Re-baselined all published streaming, native-HTTP/3, and WebSocket benchmark numbers (README and docs/benchmarks/) to a single quiet AWS Graviton4 host so every competitor comparison is measured on the same machine, replacing the prior mix of Mac-sourced runs. Library request/response behavior is unchanged from 4.2.0; the figures move with the environment. Streaming clears every gate by wide margins with paired Wilcoxon p underflowing to zero at n=100 (H2 request-body TTFB and throughput rose versus the prior Mac figures; H2 response-body TTFB and H1 response-body throughput fell).
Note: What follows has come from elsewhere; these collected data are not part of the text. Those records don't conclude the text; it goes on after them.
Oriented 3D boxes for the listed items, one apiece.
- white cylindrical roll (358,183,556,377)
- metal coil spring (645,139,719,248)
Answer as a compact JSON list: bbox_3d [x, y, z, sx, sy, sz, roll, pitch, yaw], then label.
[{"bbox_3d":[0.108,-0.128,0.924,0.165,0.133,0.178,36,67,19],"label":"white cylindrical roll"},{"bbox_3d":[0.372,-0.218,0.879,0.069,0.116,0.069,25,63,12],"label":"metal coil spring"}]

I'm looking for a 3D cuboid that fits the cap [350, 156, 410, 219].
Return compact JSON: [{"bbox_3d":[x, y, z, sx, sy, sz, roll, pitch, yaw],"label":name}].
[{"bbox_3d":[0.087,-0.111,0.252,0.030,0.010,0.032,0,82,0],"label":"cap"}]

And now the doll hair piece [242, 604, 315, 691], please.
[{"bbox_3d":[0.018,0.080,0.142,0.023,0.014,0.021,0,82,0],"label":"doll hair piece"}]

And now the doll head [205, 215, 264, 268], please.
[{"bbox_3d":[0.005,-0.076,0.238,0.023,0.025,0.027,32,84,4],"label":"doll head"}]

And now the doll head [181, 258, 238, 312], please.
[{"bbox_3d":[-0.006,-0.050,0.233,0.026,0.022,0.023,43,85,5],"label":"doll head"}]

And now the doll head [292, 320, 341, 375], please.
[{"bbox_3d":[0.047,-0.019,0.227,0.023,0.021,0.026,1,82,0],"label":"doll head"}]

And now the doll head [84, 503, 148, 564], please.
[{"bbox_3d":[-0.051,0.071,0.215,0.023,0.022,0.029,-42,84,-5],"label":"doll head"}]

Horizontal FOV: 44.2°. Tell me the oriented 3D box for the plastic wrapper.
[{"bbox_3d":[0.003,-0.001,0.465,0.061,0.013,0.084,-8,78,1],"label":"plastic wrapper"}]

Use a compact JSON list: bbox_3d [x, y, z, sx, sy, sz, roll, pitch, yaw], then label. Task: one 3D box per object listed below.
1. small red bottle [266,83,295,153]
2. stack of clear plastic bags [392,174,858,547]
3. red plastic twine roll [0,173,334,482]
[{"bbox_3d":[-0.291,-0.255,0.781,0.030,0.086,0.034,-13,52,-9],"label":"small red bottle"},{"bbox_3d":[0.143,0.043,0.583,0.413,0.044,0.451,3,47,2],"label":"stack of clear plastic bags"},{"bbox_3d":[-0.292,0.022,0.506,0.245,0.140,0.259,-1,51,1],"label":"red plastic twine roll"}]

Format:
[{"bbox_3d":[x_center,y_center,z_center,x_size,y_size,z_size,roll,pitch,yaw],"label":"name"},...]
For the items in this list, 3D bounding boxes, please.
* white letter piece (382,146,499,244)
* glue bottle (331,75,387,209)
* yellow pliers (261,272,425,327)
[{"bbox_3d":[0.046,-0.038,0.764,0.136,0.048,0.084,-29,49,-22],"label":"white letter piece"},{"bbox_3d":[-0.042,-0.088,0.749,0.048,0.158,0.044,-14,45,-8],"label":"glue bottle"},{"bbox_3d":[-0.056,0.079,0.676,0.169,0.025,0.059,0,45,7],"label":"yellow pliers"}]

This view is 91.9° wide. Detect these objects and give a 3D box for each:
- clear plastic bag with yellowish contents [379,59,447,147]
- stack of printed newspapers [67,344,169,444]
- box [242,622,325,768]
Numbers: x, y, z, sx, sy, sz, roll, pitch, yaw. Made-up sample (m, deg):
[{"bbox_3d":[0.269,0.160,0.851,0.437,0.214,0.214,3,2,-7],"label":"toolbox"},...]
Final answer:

The native HTTP/3 superiority gate passes against quiche, tokio-quiche, h3-quinn, and reqwest_h3. WebSocket loopback message-rate is parity with fastwebsockets and tokio-tungstenite inside run-to-run variance.
Removed
Withdrew the RFC 9220 WebSocket-over-H3 tunnel superiority claim from the README. On the Graviton4 host the full-suite gate does not pass: Specter leads p50 TTFB and throughput on all three tunnel workloads and wins the slow-consumer mixed workload outright, while tokio-quiche holds a lower p95 tail on the echo and client-DATA+FIN workloads. The measured result is recorded in docs/benchmarks/native-h3-vs-rust-clients/README.md.